In the last year of his parliamentary term, Alexandru Nazare decided to run for Sector 1 City Hall, supported by the National Liberal Party in the May 2016 local elections. He proposes a new vision for Sector 1, focusing on a series of strategic urban development and traffic reduction projects. The objectives proposed by him remained a priority even 4 years later, after the 2016-2020 mandate was won by the candidate supported by PSD at the City Hall of Sector 1.

In November, he became an adviser to the Minister at the Ministry of Transport, Infrastructure and Communications, advocating for several infrastructure projects.

=== Minister of Finance ===
In the Romanian parliamentary elections of December 2020, Alexandru Nazare was re-elected as a member of the Romanian Parliament, securing a senator's mandate.

By the end of 2020, he was appointed Minister of Finance in the Cîțu Cabinet. He begins this term by outlining an economic program formulated according to the relaunch principle, based on a series of liberal economic policies and a prudent fiscal-budgetary attitude. Despite the recession generated by the context of the COVID-19 pandemic, Nazare manages to develop a budget formula to lead the Romanian economy towards a path of sustainable fiscal adjustment.

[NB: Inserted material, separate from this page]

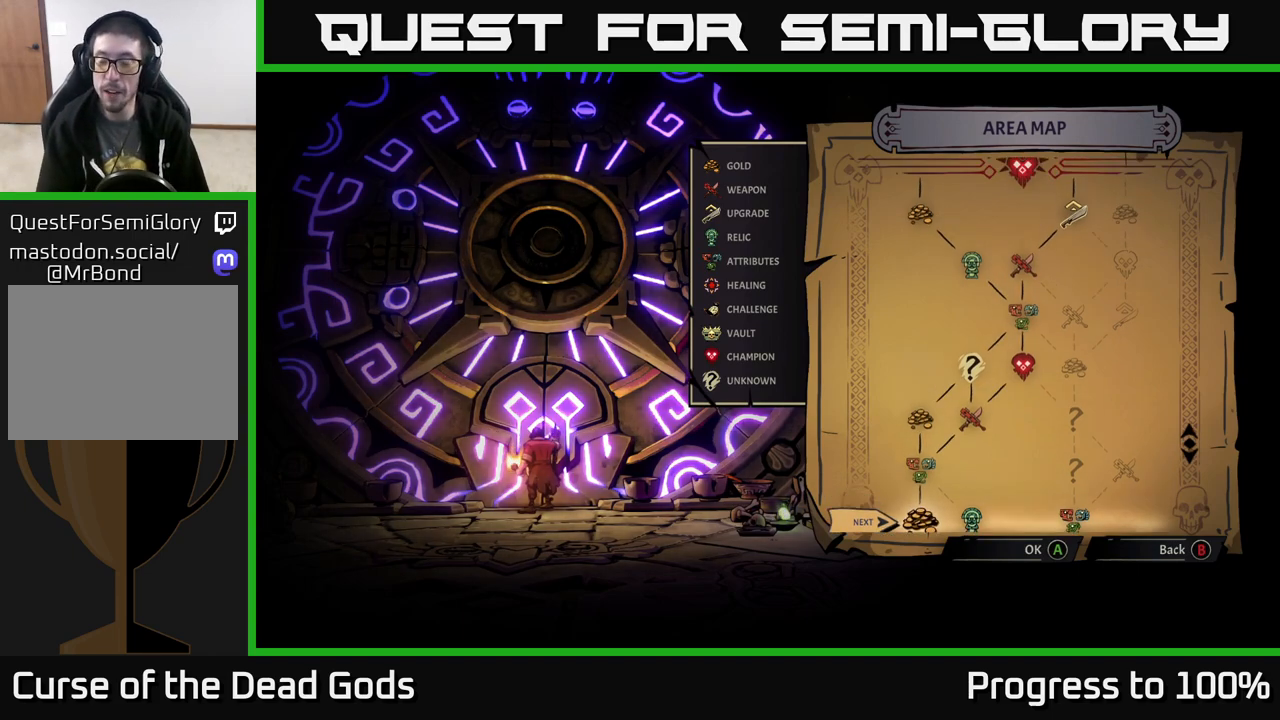
{"buttons": [], "left_stick": "center", "right_stick": "down-right", "events": [[83, "right_stick", "center"], [500, "right_stick", "down-right"]]}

The new minister starts in full force the activity within the Ministry of Finance by ordering some internal controls at the headquarters of ANAF Bucharest, after the institution sent summonses to the taxpayers for amounts already paid. Nazare's agenda in the Ministry of Finance focuses on economic recovery, reform and integration, with special attention paid to projects to digitize the Romanian tax administration.

On 8 July 2021, Nazare was ousted from the position of Minister of Public Finance, and his predecessor, then-incumbent Prime Minister Florin Cîțu, became acting minister.

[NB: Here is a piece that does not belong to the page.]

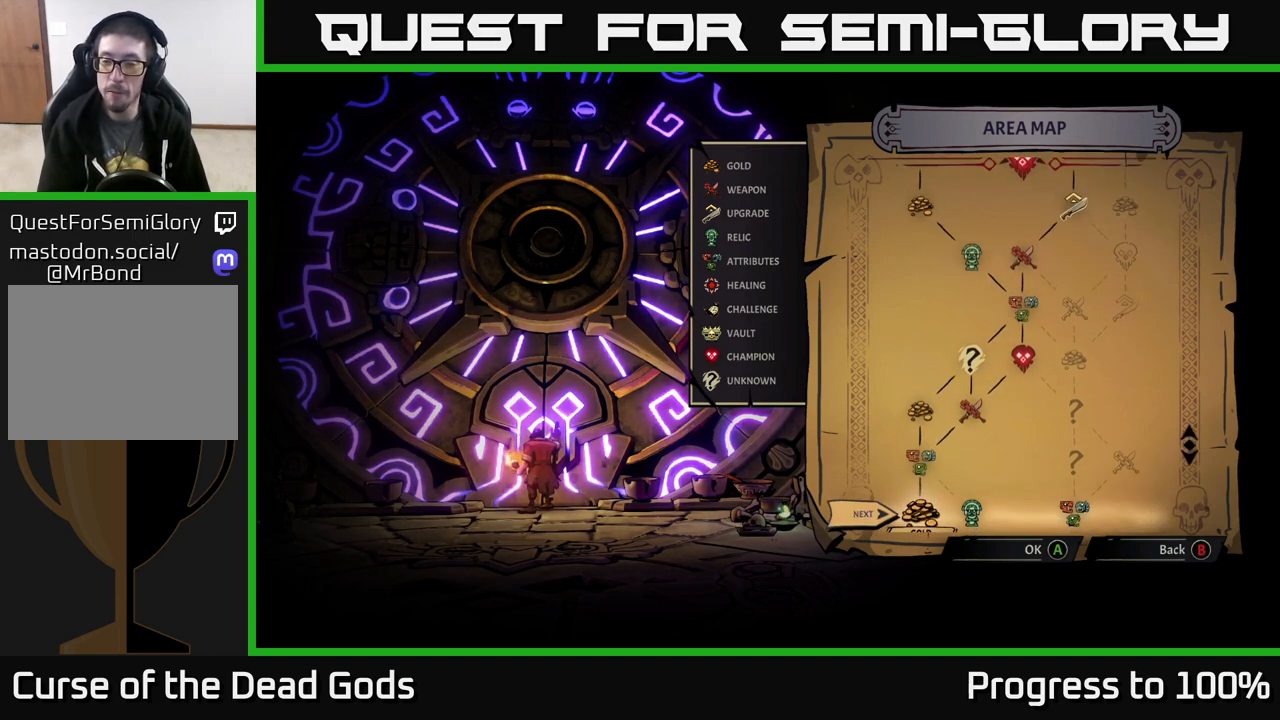
{"buttons": [], "left_stick": "center", "right_stick": "center", "events": [[183, "right_stick", "center"]]}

On 23 June 2025, Alexandru Nazare was reappointed as Minister of Finance in the Bolojan cabinet.

== Projects and initiatives ==
In 2020, Nazare achieved a performance for Romania as the special representative of the Romanian Government for Romania's candidacy for hosting the European Cybersecurity Competence Centre. The Romanian team, led by Alexandru Nazare, won the competition with the other 6 states that submitted their candidacy to host the Cyber Security Center, the only European agency in charge of managing the European Union's investments in the field of cyber security.